• [DESCRIPTION OF THE TASK]:
Draw out every line with the word "human" from the listing below.

• [SUPPLIED DATA]:
------
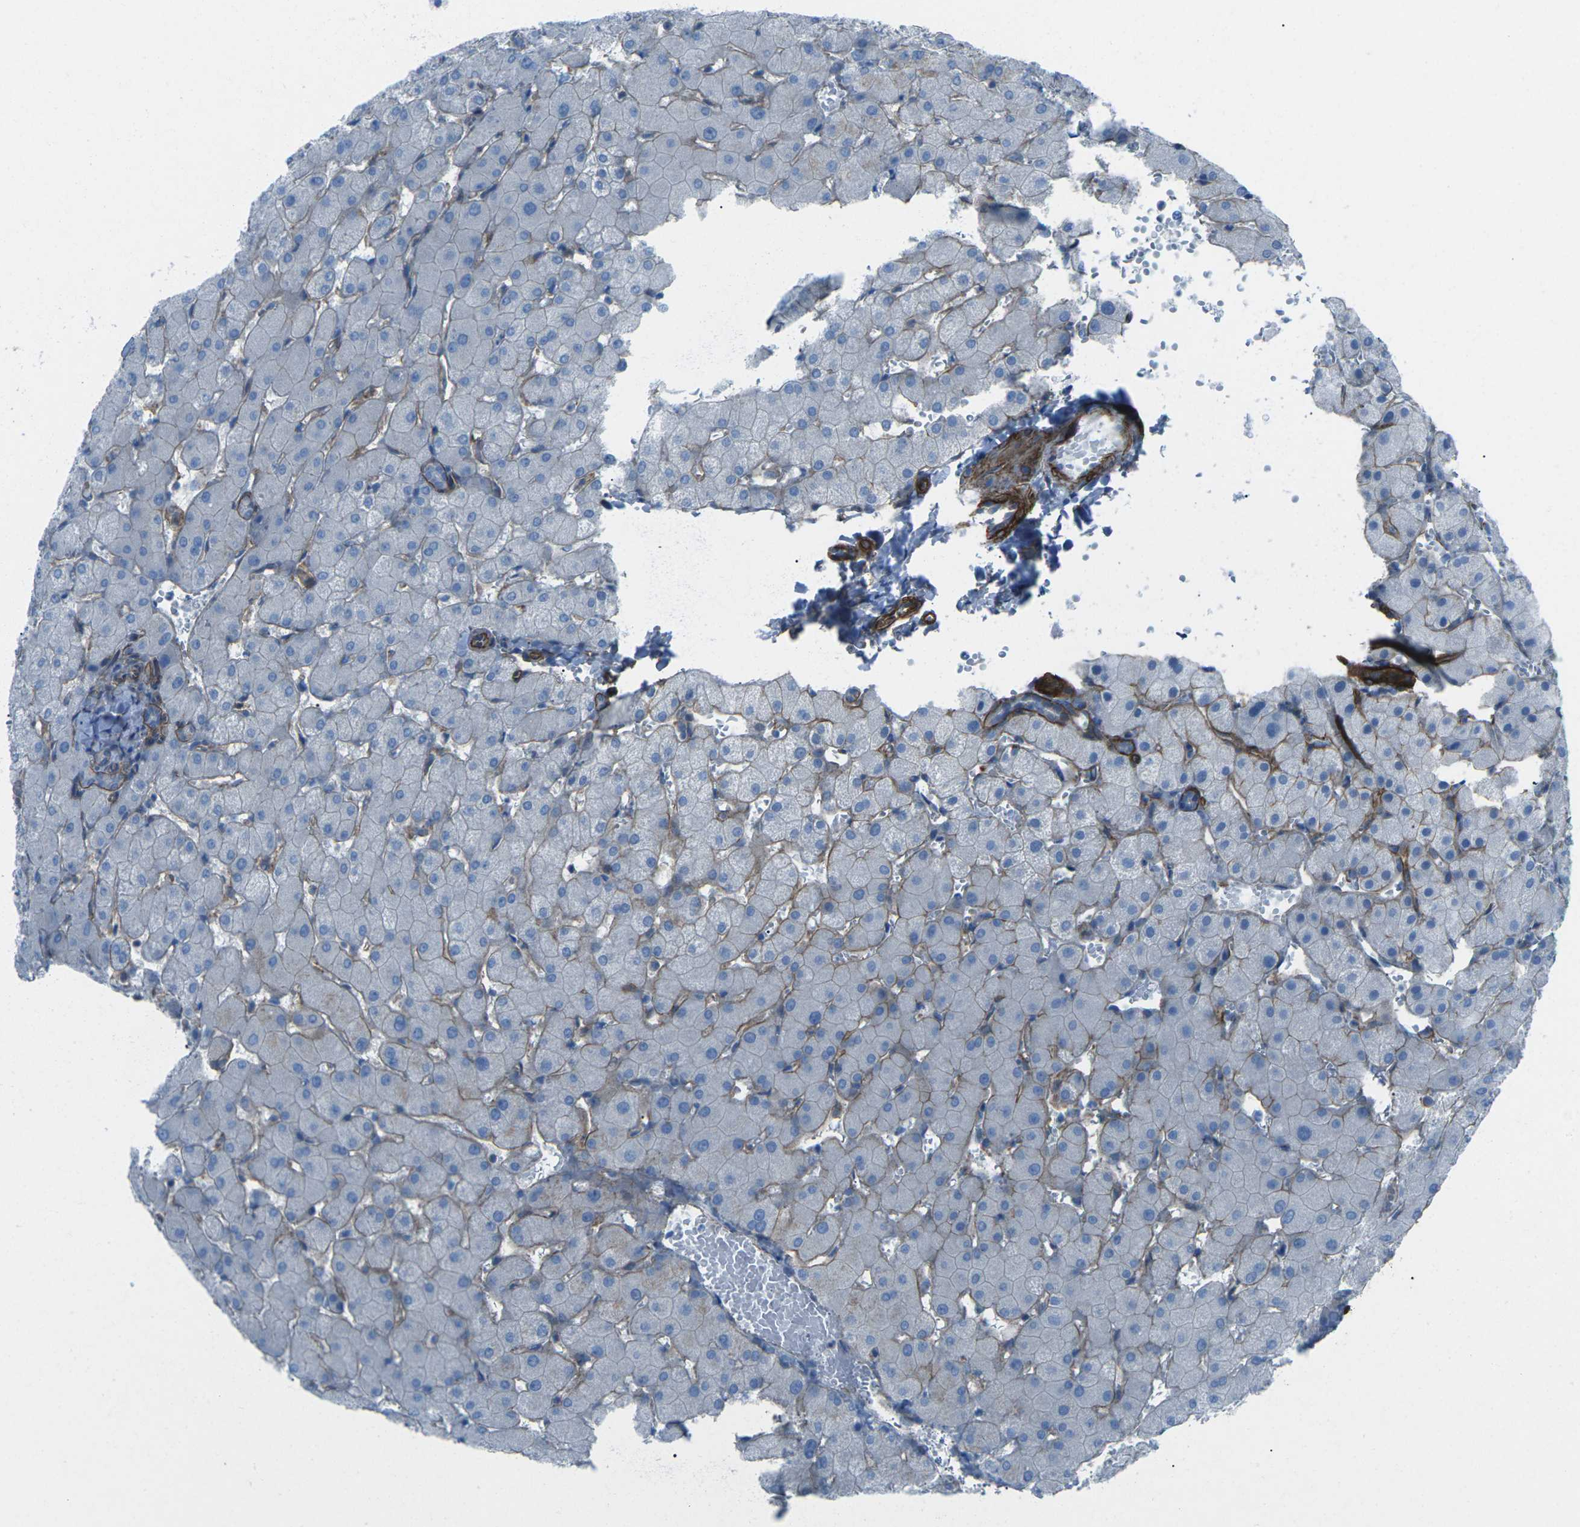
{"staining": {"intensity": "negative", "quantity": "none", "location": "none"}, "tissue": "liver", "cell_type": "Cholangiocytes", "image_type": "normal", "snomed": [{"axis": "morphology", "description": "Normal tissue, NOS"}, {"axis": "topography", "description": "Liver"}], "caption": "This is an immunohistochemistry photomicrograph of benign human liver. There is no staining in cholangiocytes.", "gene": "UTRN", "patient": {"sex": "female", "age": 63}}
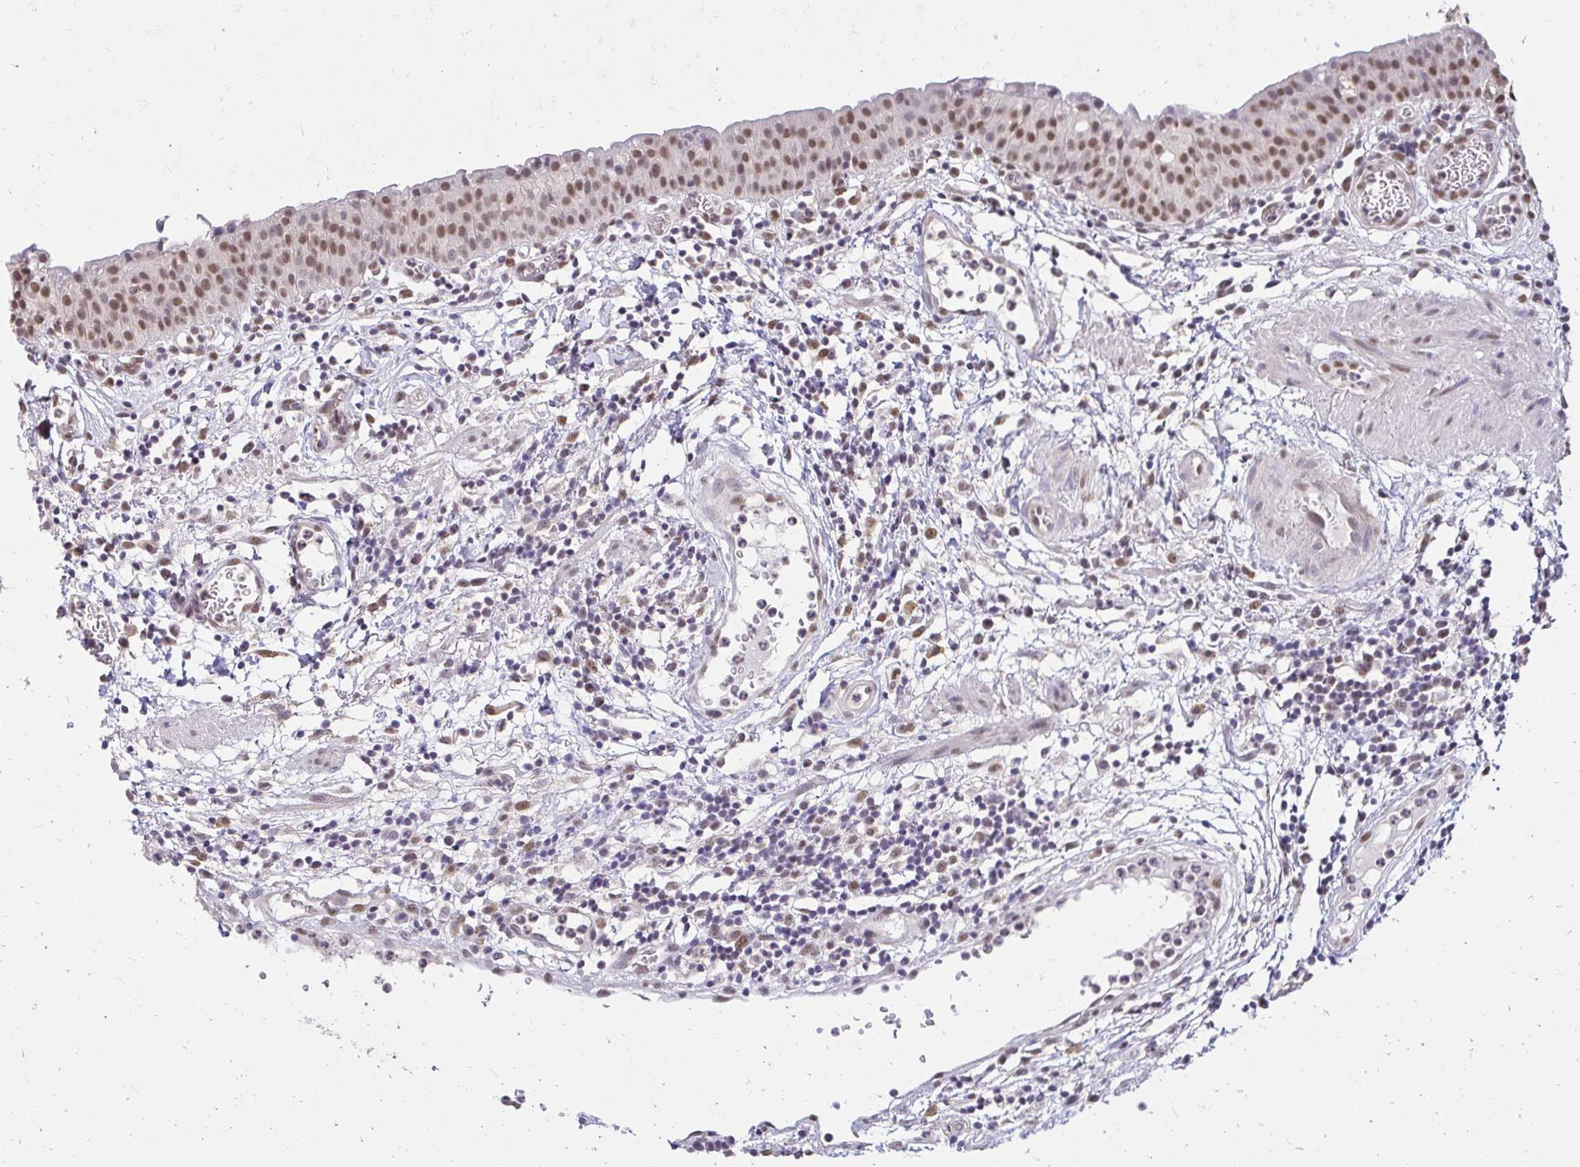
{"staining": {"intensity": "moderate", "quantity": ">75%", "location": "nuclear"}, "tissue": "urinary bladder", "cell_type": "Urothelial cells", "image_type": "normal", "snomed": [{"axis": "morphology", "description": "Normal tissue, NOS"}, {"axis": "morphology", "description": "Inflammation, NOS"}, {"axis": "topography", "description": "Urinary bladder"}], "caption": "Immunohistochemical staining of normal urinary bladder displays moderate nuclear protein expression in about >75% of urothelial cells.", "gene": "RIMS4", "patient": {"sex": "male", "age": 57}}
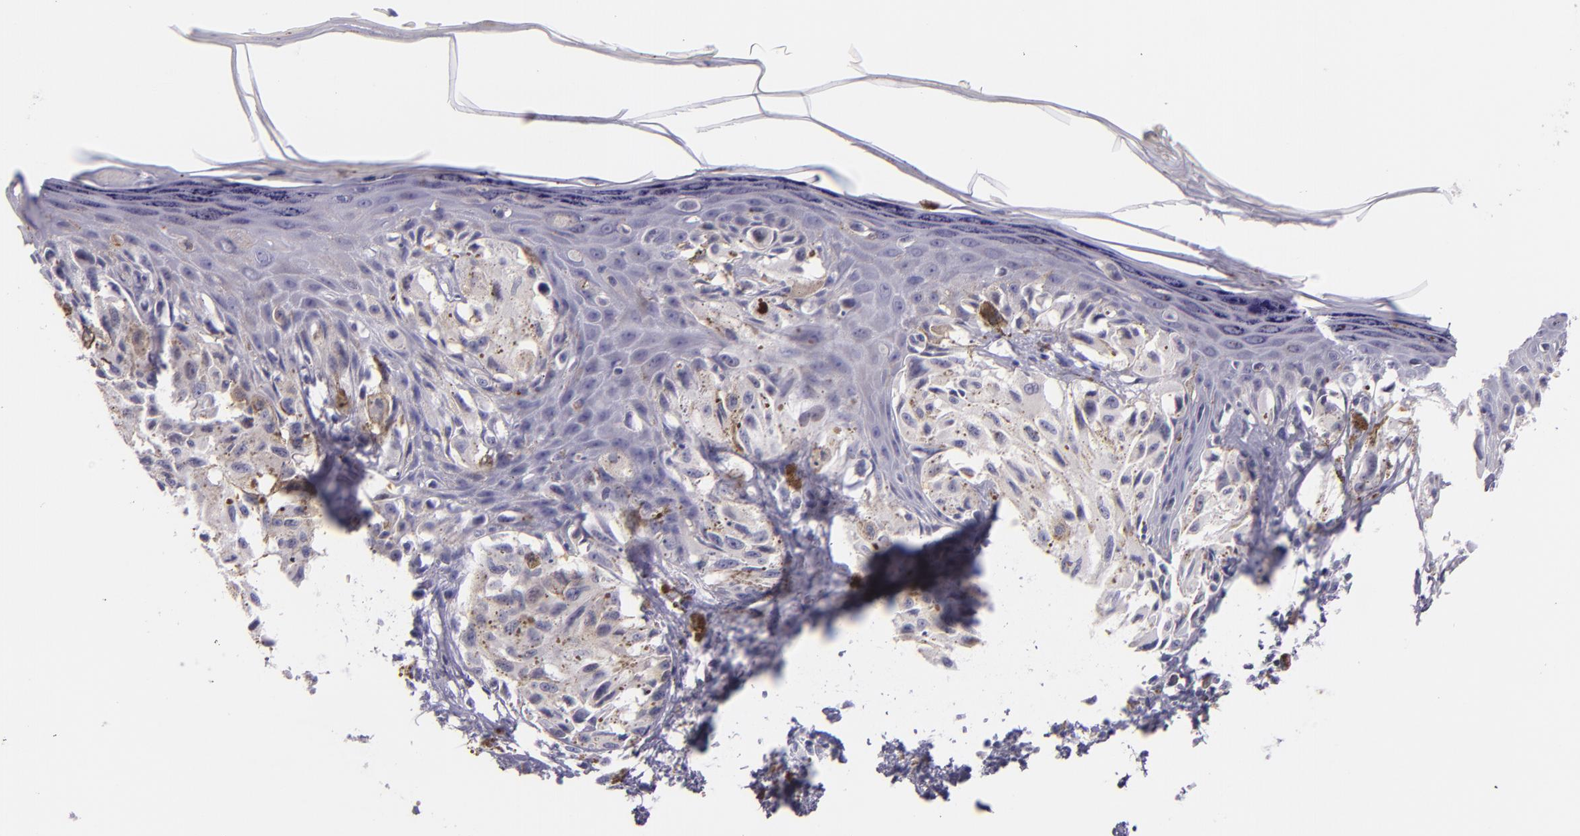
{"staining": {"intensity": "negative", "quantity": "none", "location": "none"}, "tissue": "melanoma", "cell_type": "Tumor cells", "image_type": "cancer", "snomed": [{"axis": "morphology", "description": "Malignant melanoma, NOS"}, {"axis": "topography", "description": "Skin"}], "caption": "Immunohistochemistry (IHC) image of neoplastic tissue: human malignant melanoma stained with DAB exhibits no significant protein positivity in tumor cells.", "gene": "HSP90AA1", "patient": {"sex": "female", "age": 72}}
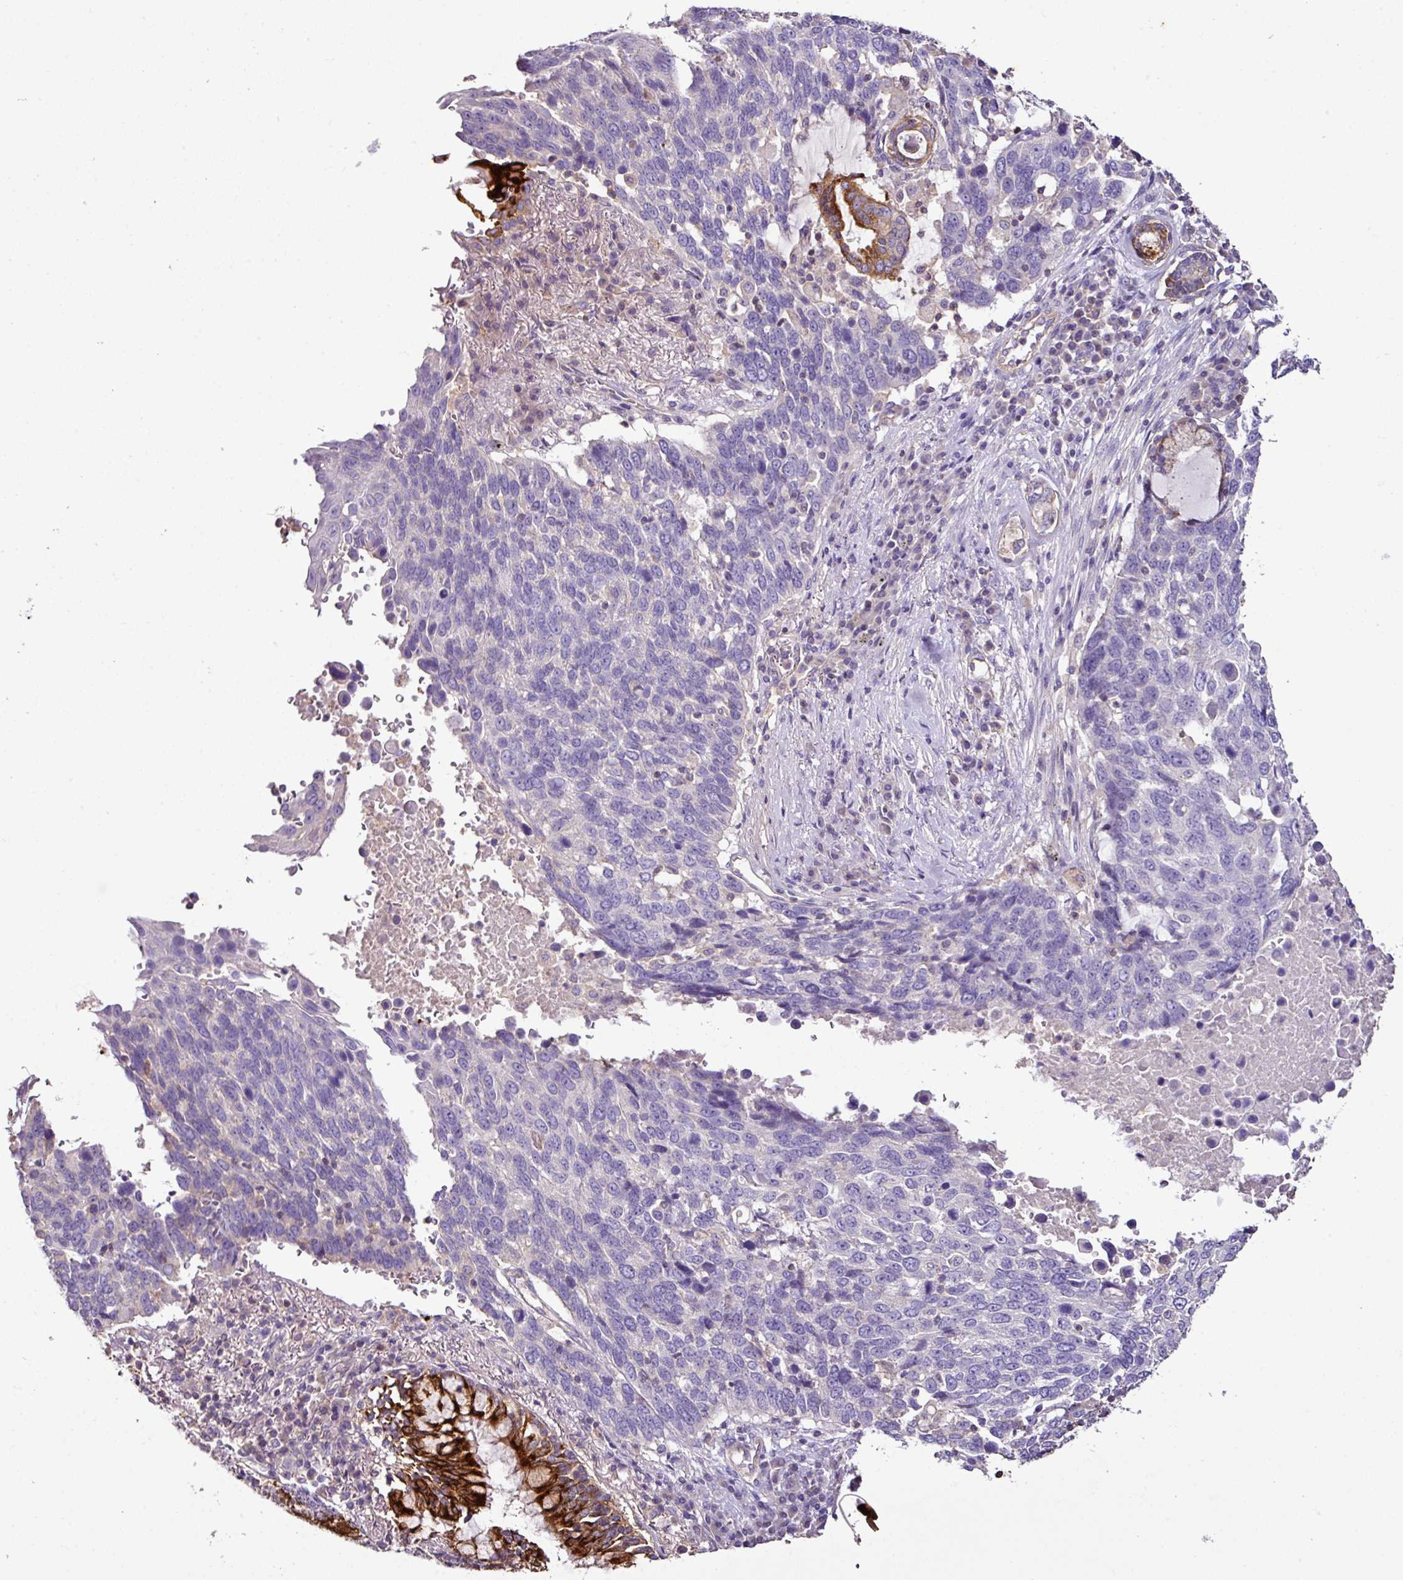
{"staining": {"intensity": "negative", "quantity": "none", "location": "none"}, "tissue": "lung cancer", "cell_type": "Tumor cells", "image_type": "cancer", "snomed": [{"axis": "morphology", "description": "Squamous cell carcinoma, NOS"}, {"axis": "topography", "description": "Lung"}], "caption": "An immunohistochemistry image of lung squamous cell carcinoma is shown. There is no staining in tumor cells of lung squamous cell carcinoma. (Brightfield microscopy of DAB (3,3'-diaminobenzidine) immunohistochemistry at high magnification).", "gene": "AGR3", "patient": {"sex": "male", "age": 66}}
------
• [OUTPUT OF THE EXERCISE]:
{"staining": {"intensity": "negative", "quantity": "none", "location": "none"}, "tissue": "liver", "cell_type": "Cholangiocytes", "image_type": "normal", "snomed": [{"axis": "morphology", "description": "Normal tissue, NOS"}, {"axis": "topography", "description": "Liver"}], "caption": "This is an immunohistochemistry photomicrograph of benign human liver. There is no staining in cholangiocytes.", "gene": "UTRN", "patient": {"sex": "female", "age": 63}}
{"staining": {"intensity": "negative", "quantity": "none", "location": "none"}, "tissue": "melanoma", "cell_type": "Tumor cells", "image_type": "cancer", "snomed": [{"axis": "morphology", "description": "Malignant melanoma, NOS"}, {"axis": "topography", "description": "Skin"}], "caption": "Immunohistochemistry (IHC) image of neoplastic tissue: human malignant melanoma stained with DAB exhibits no significant protein positivity in tumor cells.", "gene": "HSP90AA1", "patient": {"sex": "female", "age": 72}}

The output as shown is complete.